- Record extracts -
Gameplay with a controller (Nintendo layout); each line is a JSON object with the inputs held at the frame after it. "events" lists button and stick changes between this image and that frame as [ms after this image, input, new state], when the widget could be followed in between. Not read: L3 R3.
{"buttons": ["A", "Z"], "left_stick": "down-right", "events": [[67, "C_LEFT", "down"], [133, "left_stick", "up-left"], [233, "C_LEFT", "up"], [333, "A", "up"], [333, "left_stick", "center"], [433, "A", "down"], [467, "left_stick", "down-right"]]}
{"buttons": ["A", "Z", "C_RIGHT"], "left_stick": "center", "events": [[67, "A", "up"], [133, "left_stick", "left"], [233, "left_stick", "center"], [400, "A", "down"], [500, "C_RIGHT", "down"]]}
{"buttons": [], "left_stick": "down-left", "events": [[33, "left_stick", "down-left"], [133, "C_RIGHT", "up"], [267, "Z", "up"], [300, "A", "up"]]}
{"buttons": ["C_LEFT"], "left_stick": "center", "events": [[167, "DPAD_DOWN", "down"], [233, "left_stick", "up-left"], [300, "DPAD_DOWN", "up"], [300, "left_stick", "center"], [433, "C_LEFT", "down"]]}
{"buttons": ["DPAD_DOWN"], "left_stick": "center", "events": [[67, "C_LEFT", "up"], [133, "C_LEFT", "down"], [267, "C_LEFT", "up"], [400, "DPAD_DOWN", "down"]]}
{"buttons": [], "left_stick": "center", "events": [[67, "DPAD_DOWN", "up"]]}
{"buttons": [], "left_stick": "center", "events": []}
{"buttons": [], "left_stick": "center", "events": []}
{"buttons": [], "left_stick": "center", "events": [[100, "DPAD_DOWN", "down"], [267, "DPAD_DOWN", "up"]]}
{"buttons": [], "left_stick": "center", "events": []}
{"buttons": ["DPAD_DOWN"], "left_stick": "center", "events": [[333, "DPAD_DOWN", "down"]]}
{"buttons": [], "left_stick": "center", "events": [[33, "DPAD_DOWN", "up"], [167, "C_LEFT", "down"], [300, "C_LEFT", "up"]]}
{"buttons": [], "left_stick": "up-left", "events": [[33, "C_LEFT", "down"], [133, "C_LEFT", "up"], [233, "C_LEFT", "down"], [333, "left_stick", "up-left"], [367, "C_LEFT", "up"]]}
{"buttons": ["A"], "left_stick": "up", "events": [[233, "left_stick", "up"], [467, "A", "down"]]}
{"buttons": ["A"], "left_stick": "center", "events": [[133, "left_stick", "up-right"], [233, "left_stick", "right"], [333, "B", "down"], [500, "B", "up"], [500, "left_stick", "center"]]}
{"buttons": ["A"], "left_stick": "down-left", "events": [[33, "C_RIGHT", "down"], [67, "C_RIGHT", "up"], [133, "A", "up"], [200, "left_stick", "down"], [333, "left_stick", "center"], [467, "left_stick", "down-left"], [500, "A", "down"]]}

- Exercise aim -
The listing above is to be copied exactly, in full.

- Exercise solution -
Gameplay with a controller (Nintendo layout); each line is a JSON object with the inputs held at the frame after it. "events" lists button and stick changes between this image and that frame as [ms after this image, input, new state], when the widget could be followed in between. Not read: L3 R3.
{"buttons": ["A", "Z"], "left_stick": "down-right", "events": [[67, "C_LEFT", "down"], [133, "left_stick", "up-left"], [233, "C_LEFT", "up"], [333, "A", "up"], [333, "left_stick", "center"], [433, "A", "down"], [467, "left_stick", "down-right"]]}
{"buttons": ["A", "Z", "C_RIGHT"], "left_stick": "center", "events": [[67, "A", "up"], [133, "left_stick", "left"], [233, "left_stick", "center"], [400, "A", "down"], [500, "C_RIGHT", "down"]]}
{"buttons": [], "left_stick": "down-left", "events": [[33, "left_stick", "down-left"], [133, "C_RIGHT", "up"], [267, "Z", "up"], [300, "A", "up"]]}
{"buttons": ["C_LEFT"], "left_stick": "center", "events": [[167, "DPAD_DOWN", "down"], [233, "left_stick", "up-left"], [300, "DPAD_DOWN", "up"], [300, "left_stick", "center"], [433, "C_LEFT", "down"]]}
{"buttons": ["DPAD_DOWN"], "left_stick": "center", "events": [[67, "C_LEFT", "up"], [133, "C_LEFT", "down"], [267, "C_LEFT", "up"], [400, "DPAD_DOWN", "down"]]}
{"buttons": [], "left_stick": "center", "events": [[67, "DPAD_DOWN", "up"]]}
{"buttons": [], "left_stick": "center", "events": []}
{"buttons": [], "left_stick": "center", "events": []}
{"buttons": [], "left_stick": "center", "events": [[100, "DPAD_DOWN", "down"], [267, "DPAD_DOWN", "up"]]}
{"buttons": [], "left_stick": "center", "events": []}
{"buttons": ["DPAD_DOWN"], "left_stick": "center", "events": [[333, "DPAD_DOWN", "down"]]}
{"buttons": [], "left_stick": "center", "events": [[33, "DPAD_DOWN", "up"], [167, "C_LEFT", "down"], [300, "C_LEFT", "up"]]}
{"buttons": [], "left_stick": "up-left", "events": [[33, "C_LEFT", "down"], [133, "C_LEFT", "up"], [233, "C_LEFT", "down"], [333, "left_stick", "up-left"], [367, "C_LEFT", "up"]]}
{"buttons": ["A"], "left_stick": "up", "events": [[233, "left_stick", "up"], [467, "A", "down"]]}
{"buttons": ["A"], "left_stick": "center", "events": [[133, "left_stick", "up-right"], [233, "left_stick", "right"], [333, "B", "down"], [500, "B", "up"], [500, "left_stick", "center"]]}
{"buttons": ["A"], "left_stick": "down-left", "events": [[33, "C_RIGHT", "down"], [67, "C_RIGHT", "up"], [133, "A", "up"], [200, "left_stick", "down"], [333, "left_stick", "center"], [467, "left_stick", "down-left"], [500, "A", "down"]]}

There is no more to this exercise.